During a normal year, this political and economic turmoil alone would have been more than enough to confine a large portion of the population to the bathroom. But 2020 was not a normal year. This past year, our bowels also suffered direct consequences of the COVID-19 pandemic, which goes well beyond the associated psychological stress. A full 50% of patients with COVID-19 have gastrointestinal symptoms — diarrhea, stomach pain, nausea — and for almost 20% of patients, these symptoms are the primary manifestation of the virus.

But that’s not the kicker here. Even long after the virus has left our system, it can leave unpleasant legacy behind. At least a quarter of patients with GI infections — from salmonella to norovirus — are left with irritable bowel syndrome or IBS, the result of a nasty battle scar etched upon our enteric nervous system. And by now, most of us know about horrors of IBS, which is often a nightmarish see-sawing of constipation and diarrhea. We’re talking about as many as 4.5 million people in the United States dealing with these symptoms for months to years after they “recover” from the virus. And the toll it takes on mental health forms a loop that isn’t easy to escape, either.

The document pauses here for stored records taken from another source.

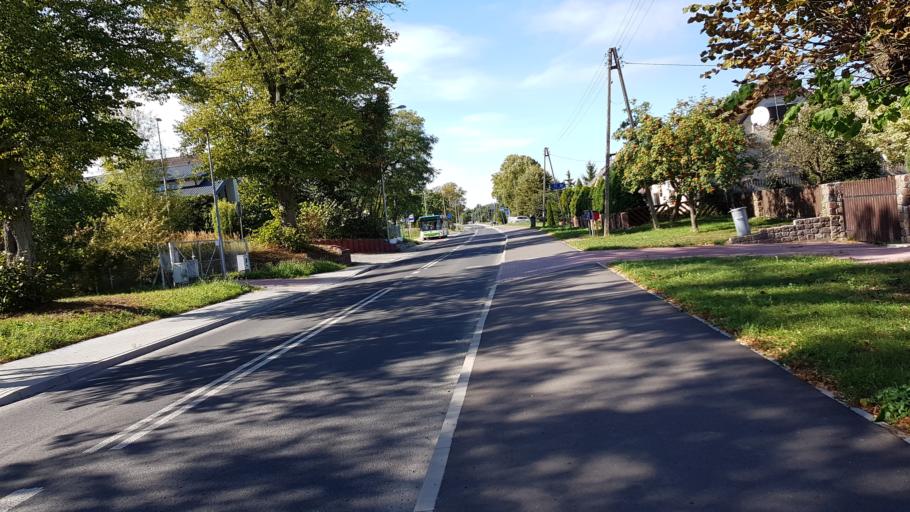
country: PL
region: West Pomeranian Voivodeship
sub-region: Powiat policki
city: Przeclaw
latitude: 53.3494
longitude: 14.4764
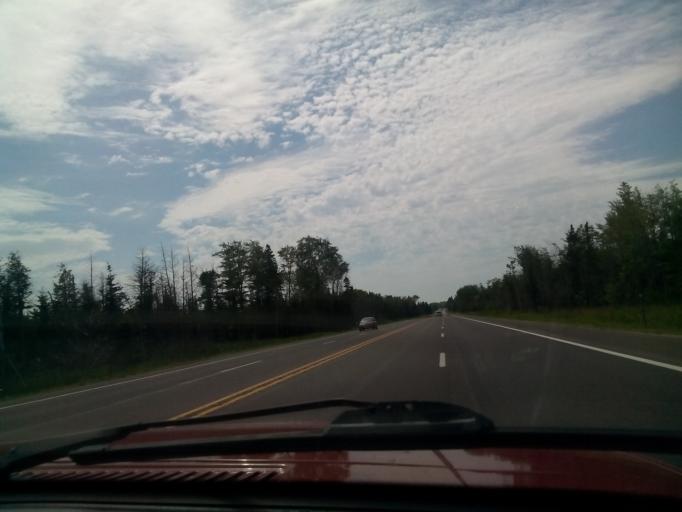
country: US
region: Michigan
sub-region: Schoolcraft County
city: Manistique
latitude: 46.0075
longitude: -85.9976
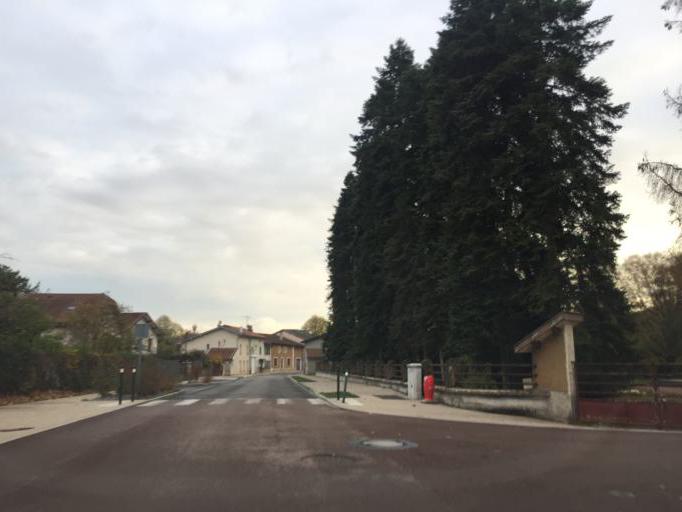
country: FR
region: Rhone-Alpes
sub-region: Departement de l'Ain
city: Chatillon-la-Palud
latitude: 45.9479
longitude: 5.2459
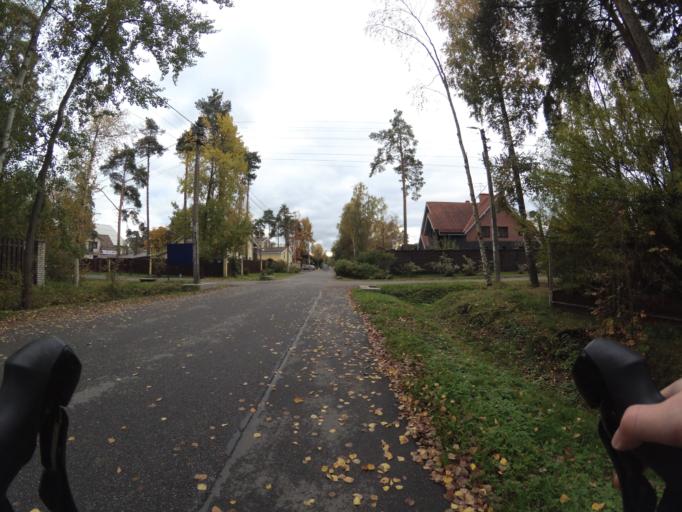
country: RU
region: St.-Petersburg
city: Lakhtinskiy
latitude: 59.9997
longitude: 30.1322
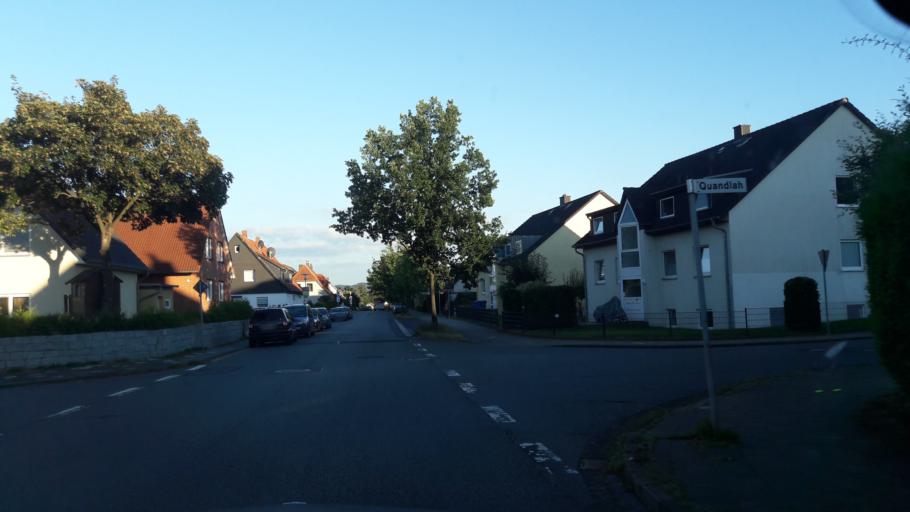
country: DE
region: Lower Saxony
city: Hildesheim
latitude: 52.1187
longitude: 9.9918
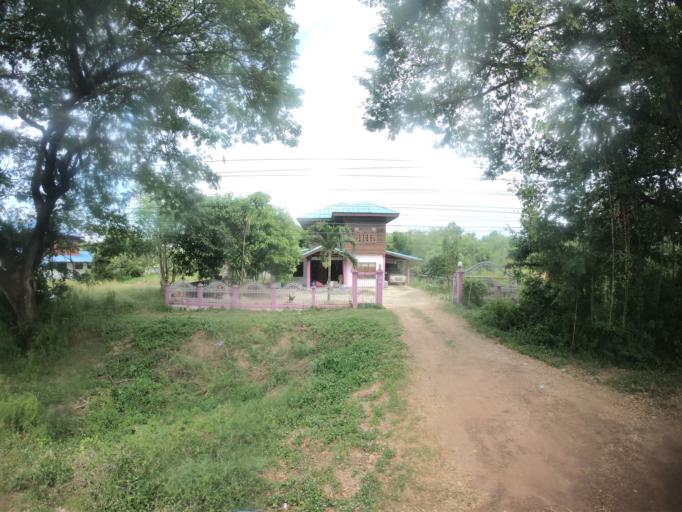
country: TH
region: Maha Sarakham
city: Chiang Yuen
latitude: 16.3444
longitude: 103.1283
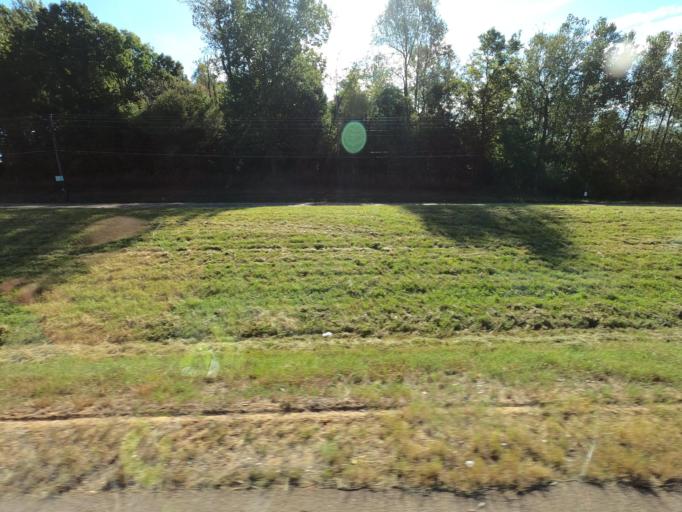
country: US
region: Tennessee
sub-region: Tipton County
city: Munford
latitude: 35.4277
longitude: -89.8106
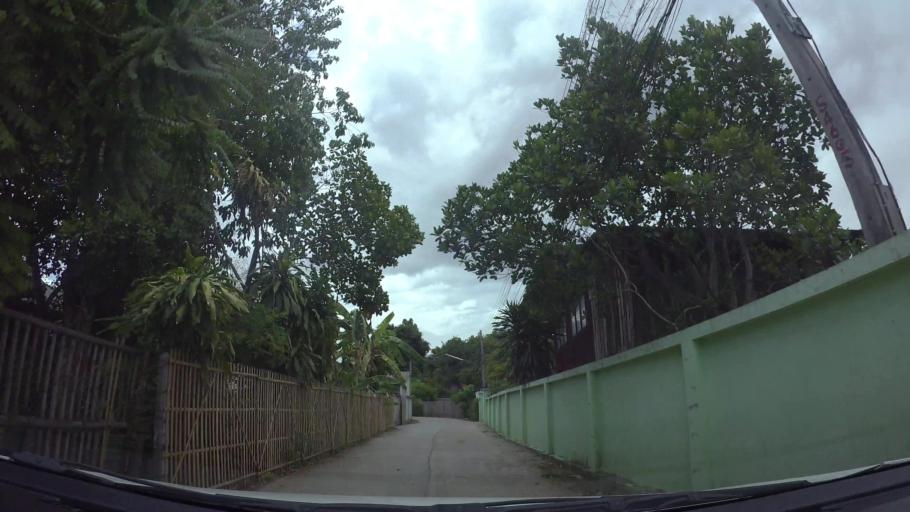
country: TH
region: Chiang Mai
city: Saraphi
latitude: 18.7449
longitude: 99.0446
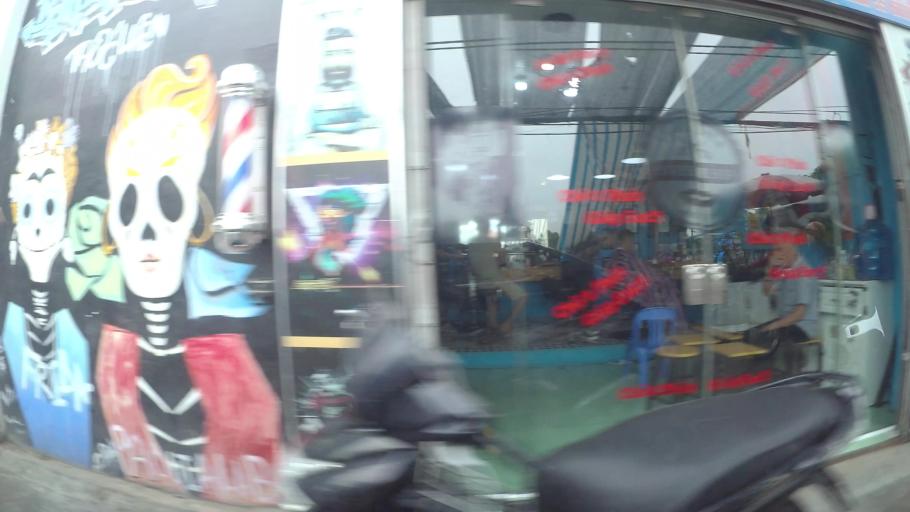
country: VN
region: Ha Noi
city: Hai BaTrung
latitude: 20.9881
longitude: 105.8885
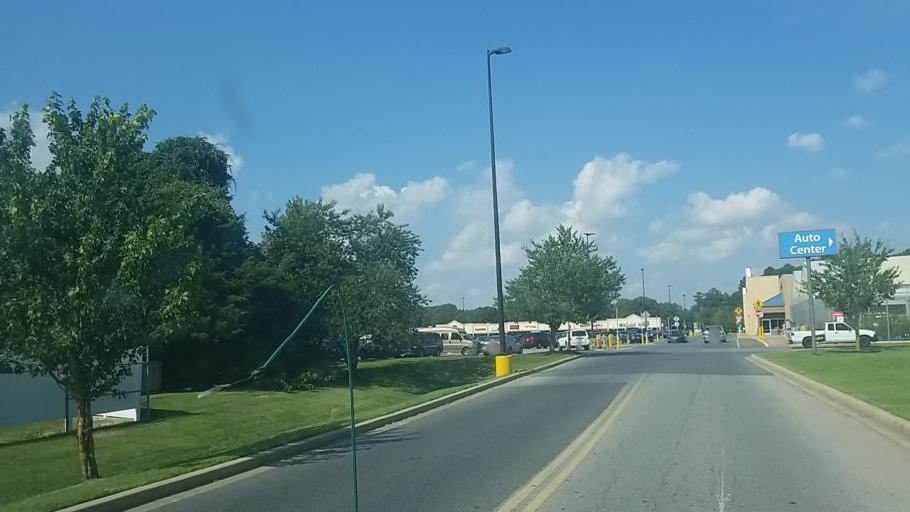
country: US
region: Maryland
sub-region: Wicomico County
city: Fruitland
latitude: 38.3278
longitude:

Luckily, all poop has a silver lining (not to be confused with actual silver poop — that’s something else entirely, believe me). This year scientists showed that tracking our wastewater is one way we can catch and potentially stop outbreaks of COVID-19 earlier. This is also the year the year that studies showed fecal transplant — why yes, replacing your body’s poop with someone’s else’s — can help treat alcohol use disorder. We also learned that innocent honey bees drop a deuce to defend against the looming threat of “murder hornets.”

So even though now your bowel distress may rank number 1, I have a feeling the secret to peace of mind in 2021 will be a number 2. Let’s just hope we don’t run out of toilet paper again.